Speaker Demographics: Features 140 unique speakers (95 female / 67.9%, 45 male / 32.1%). No single speaker accounts for more than 5% of the total dataset duration.
Language Dominance Breakdown: English-led (49.4%), Yoruba-led (38.6%), Balanced (11.9%), Monolingual (0.01%).

METADATA DISTRIBUTIONS

To ensure robust benchmarking, the dataset is highly stratified across all splits.

1. Gender Distribution

Gender	Overall	Train	Val	Test
Female	94.20h (78.9%)	75.42h	9.47h	9.31h
Male	25.17h (21.1%)	20.15h	2.50h	2.52h

2. Emotion Category Distribution

Emotion	Overall	Train	Val	Test
Neutral	115.37h (96.7%)	92.35h	11.56h	11.46h
Happy	1.32h (1.1%)	1.09h	0.12h	0.11h
Sad	1.19h (1.0%)	0.94h	0.13h	0.12h
Angry	0.72h (0.6%)	0.59h	0.07h	0.07h
Disgusted	0.38h (0.3%)	0.30h	0.04h	0.04h
Surprised	0.21h (0.2%)	0.17h	0.03h	0.01h
Fearful	0.18h (0.2%)	0.15h	0.02h	0.02h

3. Semantic Domain Distribution

Domain	Overall	Train	Val	Test
General	19.56h (16.4%)	15.51h	2.02h	2.03h
Finance	13.66h (11.4%)	11.13h	1.24h	1.28h
Entertainment	11.09h (9.3%)	8.86h	1.19h	1.03h
News	8.65h (7.2%)	6.97h	0.89h	0.79h
History	8.48h (7.1%)	6.82h	0.84h	0.82h
Education	8.09h (6.8%)	6.36h	0.87h	0.85h
Fashion	7.42h (6.2%)	6.06h	0.67h	0.70h
Law	6.87h (5.8%)	5.42h	0.71h	0.74h
Religion	6.67h (5.6%)	5.44h	0.61h	0.61h
Sports	6.37h (5.3%)	4.99h	0.70h	0.67h
Transportation	6.02h (5.0%)	4.79h	0.63h	0.59h
Health	5.89h (4.9%)	4.70h	0.58h	0.62h
Science	5.76h (4.8%)	4.66h	0.55h	0.55h
Family	1.91h (1.6%)	1.51h	0.18h	0.22h
Agriculture	1.55h (1.3%)	1.24h	0.16h	0.15h
Tourism	1.40h (1.2%)	1.11h	0.12h	0.17h

DATA COLLECTION & QUALITY PREPROCESSING

The dataset was curated using an ethical "data farming" framework designed to empower the local community.
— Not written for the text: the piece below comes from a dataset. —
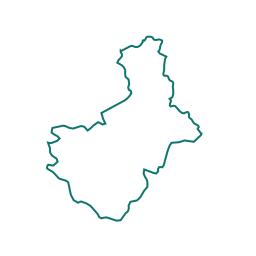 the Voivodeship of Silesian, rotated 200°
{"feature_id": "POL-3146", "entity_name": "Silesian", "entity_type": "Voivodeship", "adm_level": 1, "iso_a3": "POL", "parent_name": "Poland", "parent_adm1": "", "projection": "mercator", "projection_center": [18.978, 50.212], "detail": "fine", "context": "isolated", "style": "outline", "palette": "teal", "viewbox_px": 256, "rotation_deg": 200, "n_neighbors": 0, "source": "natural_earth", "source_scale": "10m", "svg_char_len": 2416}
<svg xmlns="http://www.w3.org/2000/svg" viewBox="0 0 256 256"><g transform="rotate(200 128 128)"><path d="M161.3,198.1L160.9,197.9L160.5,198.1L160.2,198.6L153.9,205.6L153.3,206.1L152.3,206.5L151.5,206.7L149.3,206.6L147.9,206.9L146.7,207.5L145.6,208.5L144.6,210.1L143.5,213.8L143.8,214.2L144.0,214.8L143.8,215.5L143.5,215.8L142.6,215.8L142.4,215.8L141.9,218.0L141.7,219.4L141.1,220.3L138.9,221.2L137.1,221.6L136.3,221.5L135.6,221.2L134.2,220.1L133.5,219.9L131.9,220.2L129.1,221.9L127.2,222.0L125.8,221.8L125.4,220.5L125.7,216.8L125.5,215.2L125.2,213.6L125.1,212.0L125.7,210.2L123.6,208.9L116.4,208.2L116.7,206.3L116.5,204.0L115.4,199.2L115.1,198.2L114.3,196.2L113.9,195.1L113.4,191.3L113.1,190.4L112.0,189.6L110.9,189.8L109.8,190.3L108.7,190.3L107.8,189.8L106.3,188.1L105.4,187.3L104.4,187.0L102.1,186.8L101.1,186.1L100.7,185.3L99.9,182.0L98.2,178.4L97.0,175.0L96.9,172.0L98.9,169.7L97.0,168.6L96.7,167.2L96.9,165.5L96.4,163.4L95.3,162.8L92.5,164.6L90.8,164.6L85.4,161.6L82.5,160.6L79.6,161.0L79.8,161.0L80.0,161.2L80.1,161.4L78.0,163.2L77.0,163.4L75.5,162.2L75.1,161.4L74.6,159.7L74.3,159.0L73.4,158.4L71.7,158.0L70.9,157.6L68.6,155.7L67.5,155.0L62.8,154.2L61.8,153.1L62.3,151.0L58.1,148.2L57.0,147.9L57.1,146.0L61.5,137.5L70.7,135.6L75.0,132.2L82.1,128.9L82.9,125.6L82.9,119.8L81.7,105.1L82.4,102.8L83.9,102.5L85.5,101.7L85.7,99.7L84.9,97.6L85.8,95.0L88.0,94.5L98.6,94.6L97.7,90.5L95.4,88.0L93.0,86.2L91.1,83.5L89.7,79.2L91.4,74.5L92.7,67.3L94.7,63.1L100.4,59.5L100.9,55.4L99.9,53.2L99.5,50.6L100.0,48.8L100.9,47.7L103.4,38.8L107.1,37.0L117.4,36.7L119.8,35.6L122.1,34.0L124.7,34.5L126.9,36.7L136.4,41.9L141.2,42.9L147.0,42.9L149.5,40.7L154.4,41.6L158.8,45.6L165.6,56.5L168.1,57.3L175.4,56.9L183.3,60.9L189.5,62.1L190.4,62.6L190.7,63.9L190.7,65.3L190.4,66.2L185.4,67.1L182.6,72.3L184.6,74.7L190.1,76.2L192.7,78.2L194.7,82.7L198.2,86.9L195.2,87.4L190.2,91.6L188.7,94.8L191.3,96.1L196.3,96.9L198.3,97.7L198.8,100.2L199.0,102.2L189.8,108.0L187.4,108.4L183.4,108.0L179.4,108.7L172.9,113.7L171.0,114.1L169.2,114.1L165.1,111.8L163.2,114.7L161.2,118.8L158.0,123.3L153.1,122.6L150.8,124.4L154.7,128.3L158.1,133.0L140.8,152.5L139.2,154.8L137.6,158.2L136.8,162.0L138.2,163.9L140.2,164.1L141.7,166.1L141.9,169.8L144.1,173.8L147.8,175.2L149.2,177.9L150.4,181.4L152.7,183.6L155.4,184.9L160.4,185.7L160.1,188.7L158.9,191.2L158.3,193.6L159.2,195.6L160.9,196.8L161.3,198.1Z" fill="none" stroke="#0f766e" stroke-width="2"/></g></svg>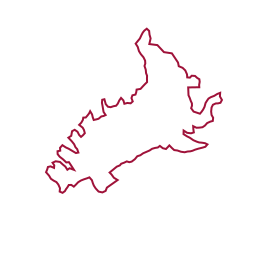 Dona Emma, Santa Catarina, Brazil, rotated 320°
{"feature_id": "56859067B98019570265908", "entity_name": "Dona Emma", "entity_type": "district", "adm_level": 2, "iso_a3": "BRA", "parent_name": "Brazil", "parent_adm1": "Santa Catarina", "projection": "robinson", "projection_center": [-49.782, -26.987], "detail": "fine", "context": "isolated", "style": "outline", "palette": "rose", "viewbox_px": 256, "rotation_deg": 320, "n_neighbors": 0, "source": "geoboundaries", "source_scale": "gbopen_adm2", "svg_char_len": 2974}
<svg xmlns="http://www.w3.org/2000/svg" viewBox="0 0 256 256"><g transform="rotate(320 128 128)"><path d="M202.9,73.9L204.5,70.3L206.6,67.2L206.2,64.0L203.1,63.9L200.7,64.4L198.0,65.5L194.6,67.1L191.3,67.7L188.1,68.3L187.6,72.1L185.8,76.2L185.3,79.7L185.3,83.8L184.4,87.4L182.7,89.7L180.5,91.1L179.1,94.7L177.1,97.6L176.2,100.2L174.5,102.1L172.1,105.1L169.2,105.3L166.5,105.6L162.7,106.1L159.3,104.1L157.3,105.9L155.2,107.2L152.4,105.8L149.9,107.3L148.7,110.7L145.9,110.8L143.6,108.4L140.8,107.1L142.2,103.9L142.0,100.5L139.0,101.3L135.8,102.8L133.2,103.3L130.9,102.0L128.1,100.9L126.3,98.8L126.3,95.4L128.4,90.8L126.4,89.8L124.2,92.0L122.7,94.7L121.3,97.1L119.6,100.0L119.2,103.7L117.0,103.1L115.0,102.0L111.4,102.0L109.2,101.0L106.9,99.8L107.9,97.1L109.2,94.5L109.8,90.8L107.6,91.8L104.9,92.4L102.4,92.8L100.4,91.3L98.6,92.8L95.6,93.9L92.6,94.2L93.5,98.6L93.0,101.2L91.6,104.2L88.8,104.6L86.3,104.6L86.1,102.0L86.9,98.4L86.0,95.1L83.1,94.5L79.5,97.5L76.1,97.1L76.4,102.1L76.3,105.8L75.4,109.0L75.5,111.5L74.2,114.9L72.0,113.7L70.8,110.3L69.2,105.7L67.9,103.0L66.7,99.0L63.2,99.5L61.5,101.8L59.1,100.5L57.3,102.8L57.2,106.1L58.1,110.3L58.6,114.7L60.8,116.2L60.4,119.7L59.7,125.3L57.4,121.3L54.7,121.0L55.2,117.3L54.6,114.1L54.1,110.3L51.2,107.0L47.9,106.1L47.5,109.2L45.7,111.0L44.0,107.6L41.6,106.4L39.5,107.8L36.8,109.2L36.9,113.8L36.3,117.3L37.2,120.5L38.4,123.4L38.3,126.5L37.2,130.4L34.8,132.8L36.2,135.6L39.1,135.8L41.2,135.0L43.4,134.5L46.0,133.6L48.0,135.2L48.8,138.1L51.6,137.9L55.0,137.5L58.3,138.0L61.3,139.0L64.3,140.2L66.7,141.0L66.8,144.8L65.6,147.7L64.8,150.2L64.4,153.5L64.6,157.8L67.0,160.9L70.4,161.8L73.5,160.1L86.6,161.2L85.2,157.0L85.5,153.0L85.3,150.3L94.6,150.4L97.7,151.4L99.8,151.0L102.8,152.1L105.6,152.8L107.0,155.0L109.2,156.1L113.2,156.3L117.0,155.6L119.9,156.8L123.4,157.1L126.7,158.1L130.1,159.1L133.1,159.4L136.0,160.7L138.3,162.1L140.9,162.2L141.7,165.9L143.6,168.5L146.3,168.2L148.5,167.9L148.8,171.8L149.2,174.6L151.4,177.0L153.3,180.2L155.8,183.0L158.5,184.3L160.7,185.9L162.8,186.9L165.4,187.7L168.7,189.1L172.6,191.0L175.2,192.1L178.3,191.6L177.2,189.1L175.2,186.8L173.2,184.8L171.9,182.7L170.2,179.3L169.1,175.2L167.8,172.2L166.6,168.4L169.0,165.7L170.2,169.7L172.9,172.6L175.6,173.7L177.1,171.2L179.1,168.5L180.6,171.8L183.2,173.8L185.6,175.3L188.5,175.6L191.8,175.1L195.1,176.0L197.5,177.1L199.8,174.9L200.4,171.7L202.3,168.8L205.2,166.0L208.0,164.8L211.0,165.6L212.8,167.0L215.0,168.1L218.0,166.9L218.7,162.9L221.2,160.3L218.2,159.3L214.7,158.8L211.2,157.6L208.6,157.2L206.3,157.8L203.5,158.7L200.2,161.0L197.3,162.2L194.6,162.9L192.3,163.3L190.7,160.7L188.8,157.6L189.1,153.4L191.3,152.1L192.8,150.2L193.5,147.6L194.6,144.7L195.4,141.8L200.2,135.6L208.8,142.6L210.2,140.7L212.6,138.7L214.0,136.5L213.2,134.2L212.8,131.2L210.4,128.9L207.8,129.2L205.9,127.3L207.7,124.8L208.9,120.7L208.5,117.0L206.6,113.3L208.4,110.0L209.6,99.0L204.3,93.0L203.8,83.4L198.3,77.4L202.9,73.9Z" fill="none" stroke="#9f1239" stroke-width="2"/></g></svg>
First, 50 trained bilingual writers generated 51,532 culturally grounded prompts. Linguistic experts validated these for tonal accuracy and applied language/emotion tags. Finally, 140 community speakers recorded the prompts via a device-agnostic web app.

Each prompt was recorded by three distinct speakers to ensure acoustic diversity. A mandatory record-submit-review workflow minimized clipping and background noise. Following strict quality assurance for intelligibility and tonal preservation, non-compliant samples were excluded from the initial raw collection, resulting in this final ~120-hour corpus.